Ведь всяк при дворе знал, что настоятель не упускал случая воспользоваться герцогской щедростью и взял себе за правило любое дело предварять жалобами: мол, монастырский виноград нынешний год по причине скверной погоды куда как плох, и это повергло или же повергнет его в крайне бедственное положение.
Возлюбленная герцога, оставившая свое место у огня и направлявшаяся к настоятелю, повернула голову и бросила на Фенхеля негодующий взор. Она была воспитана в набожности и, хотя уже не видела в каждом священнике или монахе Господня представителя на земле, полагала тем не менее, что деньги, отданные церкви, истрачены с толком и можно по праву ожидать от них величайшей пользы.
Настоятель меж тем, тихонько покряхтывая, опустился в кресло.
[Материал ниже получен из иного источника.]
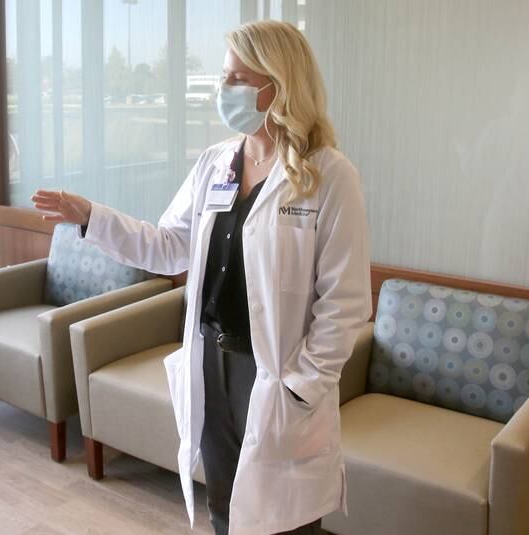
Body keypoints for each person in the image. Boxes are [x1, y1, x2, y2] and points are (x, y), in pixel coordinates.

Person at [32, 20, 371, 535]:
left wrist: (302, 387)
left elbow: (344, 303)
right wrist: (90, 217)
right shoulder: (217, 164)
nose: (224, 89)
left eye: (238, 77)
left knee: (287, 519)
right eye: (225, 76)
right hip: (211, 360)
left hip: (273, 371)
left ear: (276, 84)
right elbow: (168, 247)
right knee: (224, 505)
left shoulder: (329, 175)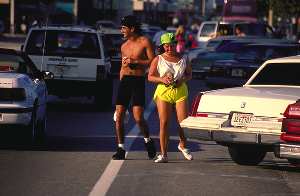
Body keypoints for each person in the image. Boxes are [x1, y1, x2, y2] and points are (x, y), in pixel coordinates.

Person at [112, 15, 156, 160]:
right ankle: (120, 149)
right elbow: (122, 67)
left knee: (138, 117)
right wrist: (121, 78)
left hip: (138, 80)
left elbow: (152, 61)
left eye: (123, 28)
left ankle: (148, 141)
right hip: (125, 80)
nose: (121, 31)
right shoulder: (123, 46)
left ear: (132, 28)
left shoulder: (145, 42)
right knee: (118, 116)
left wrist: (136, 61)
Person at [148, 32, 193, 163]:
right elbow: (150, 76)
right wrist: (162, 79)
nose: (169, 49)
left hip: (180, 91)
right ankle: (163, 154)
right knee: (164, 123)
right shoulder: (158, 59)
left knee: (183, 123)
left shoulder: (184, 58)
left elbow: (189, 74)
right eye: (166, 46)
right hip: (164, 92)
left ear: (175, 45)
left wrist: (182, 80)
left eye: (172, 45)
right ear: (162, 46)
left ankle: (182, 145)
На вопрос герцога о его здравии он посетовал, что уже которую неделю страдает отсутствием аппетита, и призвал Господа в свидетели, что за два дня только и сумел проглотить кусочек хлеба да полкрылышка куропатки. Если дальше так пойдет, добавил он, можно и вконец обессилеть.
И тут выяснилось, что, сколь ни удивительно, пожаловал он на сей раз не за денежной субсидией, ибо ни словом не обмолвился о винограде, который и нынешний год несомненно куда как плох, а тотчас заговорил о предмете, каковой полагал виновником скверного состояния своего здоровья.
— Все Христос этот со своими апостолами, — сказал он, обмахиваясь рукою, — то бишь, коли это вообще Христос, ведь распознать пока ничегошеньки невозможно, разве что несколько ног да рук, я даже и не знаю, которому из апостолов они принадлежат. С меня хватит. Этот человек заходит слишком далеко. Месяцами он вовсе глаз не кажет, а когда наконец явится, так полдня стоит перед картиной, но кисть в руки не берет. Поверьте, он затеял эту роспись, просто чтоб вогнать меня в гроб.
Всю эту речь Фенхель сопровождал новой мелодией, теперь уже шуточной песенкой, которую миланские простолюдины распевали, когда им было невмоготу слушать плохую, длинную и нудную проповедь, и текст этой песенки гласил:
— Вы, досточтимый отче, — отозвался герцог, — пришли нынче в ту самую кузницу, где я все время между молотом и наковальней, ибо редко бывает, чтобы на дню хоть раз не обратились ко мне с такой вот или иной жалобой на этого человека, которого я, не скрою, люблю как брата и буду любить всегда. Сдается, во многих его искусствах настало затишье, и с той поры как он — не знаю, от упрямства или от подлинной увлеченности, — занялся опытами и математикой, от него даже крохотной прелестной Мадонны получить невозможно, с этим, мол, пожалуйте к Салаи, к его ученику, который до прошлого года краски растирал.
— По-моему, именно теперь он больше, чем когда-либо, занят проблемами живописи, — возразил поэт Беллинчоли. — Не далее как вчера он с присущим ему огромным пылом рассуждал при мне о десяти священных заповедях, каковые должен соблюдать глаз художника, и перечислил оные: свет и тень, контур и цвет, фигура и фон, удаленность и близость, движение и покой. А потом с самой серьезной миной добавил, что живопись превыше врачебного искусства, ибо способна пробудить давно усопших, а тех, кто еще жив, — отнять у смерти. Человек, потерявший веру в свое искусство, этак говорить не станет.
— Он увлекся мечтаниями и небылицами, — сказал капитан ландскнехтов да Корте, ненадолго отведя взор от коней во дворе. — Едва ли мне доведется увидеть наяву, а не на бумаге его переносные мосты для рек с высокими и низкими берегами. Он берется за величайшее по важности, но ничего не доводит до конца.
— То, что вы, государь, благоволили назвать затишьем, — обратился к герцогу казначей Ландриано, — происходит, быть может, от боязни наделать ошибок. И боязнь эта год от года растет, по мере того как он накапливает знания и оттачивает свое мастерство. Лучше б ему забыть малую толику своего искусства и знания, чтобы вновь создавать прекрасные произведения.